Serhiy Mayboroda

Personal information
- Full name: Serhiy Serhiyovych Mayboroda
- Date of birth: 21 November 1997 (age 27)
- Place of birth: Bylbasivka, Ukraine
- Height: 1.76 m (5 ft 9 in)
- Position(s): Midfielder

Team information
- Current team: Dinaz Vyshhorod
- Number: 21

Youth career
- 2010–2013: Olimpik Donetsk

Senior career*
- Years: Team / Apps / (Gls)
- 2016–2020: Zorya Luhansk / 5 / (1)
- 2020: Avanhard Kramatorsk / 9 / (1)
- 2021: Uzhhorod / 10 / (4)
- 2021–: Dinaz Vyshhorod / 15 / (2)

= Serhiy Mayboroda =

Ukrainian footballer

Serhiy Serhiyovych Mayboroda (Сергій Сергійович Майборода; born 21 November 1997) is a Ukrainian professional football midfielder who plays for Dinaz Vyshhorod.

==Career==
Born in Bylbasivka, Sloviansk Raion, Mayboroda is a product of FC Olimpik Donetsk youth sportive school system.

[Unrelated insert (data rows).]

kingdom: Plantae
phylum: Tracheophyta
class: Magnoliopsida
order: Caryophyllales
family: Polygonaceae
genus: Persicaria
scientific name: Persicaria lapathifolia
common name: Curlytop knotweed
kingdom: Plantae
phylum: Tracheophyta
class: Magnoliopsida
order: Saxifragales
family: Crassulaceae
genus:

He made his debut for FC Zorya as a substituted player in the second half-time in the match against FC Vorskla Poltava on 24 September 2017 in the Ukrainian Premier League.

==Personal life==
Father of Serhiy, Serhiy Maiboroda was a marine infantryman who was killed by the Russian occupation forces in 2019.